Our organization is already ISO 9001 certified, but we feel like we are just "checking boxes" for audits. Would adopting a TQM framework help us move beyond compliance toward actual performance excellence, or would it just add unnecessary administrative layers?
3 answers
ISO 9001 provides the "What"—the minimum requirements for a quality management system. TQM provides the "How"—the culture and philosophy that makes those requirements meaningful. Integrating them means using ISO as your baseline structure and TQM to drive the "Continuous Improvement" clause (Clause 10). Instead of doing an internal audit just for the certificate, TQM encourages you to do it to find genuine waste and inefficiency. It doesn't add layers; it adds "soul" to your existing ISO framework, making it a tool for growth rather than a chore for the quality department.
Which specific ISO clauses are you finding the most "bureaucratic" right now, and have you considered how TQM's focus on employee involvement might simplify them?

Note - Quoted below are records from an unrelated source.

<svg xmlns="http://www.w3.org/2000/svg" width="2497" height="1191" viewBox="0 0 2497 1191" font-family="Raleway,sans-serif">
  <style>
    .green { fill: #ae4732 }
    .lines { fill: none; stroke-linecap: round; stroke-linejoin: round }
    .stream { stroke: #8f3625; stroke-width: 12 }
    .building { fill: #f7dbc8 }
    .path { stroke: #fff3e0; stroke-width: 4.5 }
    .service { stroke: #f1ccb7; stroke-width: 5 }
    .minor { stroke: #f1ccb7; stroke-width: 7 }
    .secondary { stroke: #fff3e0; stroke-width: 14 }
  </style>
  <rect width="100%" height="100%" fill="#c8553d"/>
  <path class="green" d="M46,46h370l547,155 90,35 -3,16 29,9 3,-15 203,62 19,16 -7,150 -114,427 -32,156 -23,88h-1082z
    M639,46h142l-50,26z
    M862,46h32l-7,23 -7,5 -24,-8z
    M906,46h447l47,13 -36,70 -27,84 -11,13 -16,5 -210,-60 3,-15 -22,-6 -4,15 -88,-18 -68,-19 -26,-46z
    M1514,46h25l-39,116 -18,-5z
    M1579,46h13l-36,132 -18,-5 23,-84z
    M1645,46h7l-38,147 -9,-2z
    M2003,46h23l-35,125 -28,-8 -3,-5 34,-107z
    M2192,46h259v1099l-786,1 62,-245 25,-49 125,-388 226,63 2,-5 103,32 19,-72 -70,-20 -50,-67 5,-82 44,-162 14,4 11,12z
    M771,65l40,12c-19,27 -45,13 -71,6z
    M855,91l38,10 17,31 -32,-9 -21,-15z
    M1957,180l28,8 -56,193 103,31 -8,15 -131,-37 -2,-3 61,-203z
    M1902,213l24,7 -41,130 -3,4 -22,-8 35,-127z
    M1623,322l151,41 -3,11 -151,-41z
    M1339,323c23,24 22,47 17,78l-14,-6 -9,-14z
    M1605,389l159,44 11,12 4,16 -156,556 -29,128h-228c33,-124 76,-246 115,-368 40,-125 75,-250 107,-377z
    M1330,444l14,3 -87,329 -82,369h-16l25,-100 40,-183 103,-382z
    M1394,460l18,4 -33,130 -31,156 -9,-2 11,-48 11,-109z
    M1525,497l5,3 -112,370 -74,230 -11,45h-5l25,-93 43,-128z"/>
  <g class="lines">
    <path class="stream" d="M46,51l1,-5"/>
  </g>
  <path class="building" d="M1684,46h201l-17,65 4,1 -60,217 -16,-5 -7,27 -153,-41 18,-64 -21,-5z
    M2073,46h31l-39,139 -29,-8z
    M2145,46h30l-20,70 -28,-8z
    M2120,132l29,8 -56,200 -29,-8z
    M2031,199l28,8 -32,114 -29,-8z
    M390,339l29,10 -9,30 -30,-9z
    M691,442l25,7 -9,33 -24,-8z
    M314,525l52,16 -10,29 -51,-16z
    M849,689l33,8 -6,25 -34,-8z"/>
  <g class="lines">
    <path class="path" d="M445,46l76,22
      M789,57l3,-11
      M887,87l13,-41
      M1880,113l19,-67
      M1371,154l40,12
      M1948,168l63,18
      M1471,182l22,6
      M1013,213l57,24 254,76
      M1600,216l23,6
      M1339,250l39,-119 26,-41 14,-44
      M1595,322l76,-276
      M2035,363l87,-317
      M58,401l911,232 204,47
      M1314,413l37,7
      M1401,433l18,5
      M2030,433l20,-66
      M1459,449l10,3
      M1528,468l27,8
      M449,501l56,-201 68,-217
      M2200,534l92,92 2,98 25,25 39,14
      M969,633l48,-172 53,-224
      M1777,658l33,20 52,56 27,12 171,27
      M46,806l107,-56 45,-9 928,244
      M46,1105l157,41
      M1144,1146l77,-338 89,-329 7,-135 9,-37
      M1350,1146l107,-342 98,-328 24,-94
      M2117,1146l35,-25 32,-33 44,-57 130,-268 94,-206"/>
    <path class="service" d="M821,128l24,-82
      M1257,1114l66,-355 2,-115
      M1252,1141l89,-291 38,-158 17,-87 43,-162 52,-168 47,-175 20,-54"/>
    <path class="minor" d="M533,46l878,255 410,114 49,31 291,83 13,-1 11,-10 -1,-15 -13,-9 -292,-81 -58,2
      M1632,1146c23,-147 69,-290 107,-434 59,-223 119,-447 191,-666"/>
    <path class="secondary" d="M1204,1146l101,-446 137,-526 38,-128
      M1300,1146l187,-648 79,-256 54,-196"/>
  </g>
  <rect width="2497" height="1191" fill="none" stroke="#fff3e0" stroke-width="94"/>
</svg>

TQM is the "Spirit," and ISO is the "Law." You need the Law to have a standard, but you need the Spirit to actually excel in your industry.
Well said, Cynthia! Without the TQM spirit, ISO just becomes a pile of dusty manuals that no one actually reads until the auditor shows up.
Douglas, Clause 7.5 on Documented Information is a nightmare for us. By applying TQM principles, we’ve started letting teams design their own documentation formats that actually help them work, rather than just satisfying an auditor’s template. It’s made the whole process much more agile.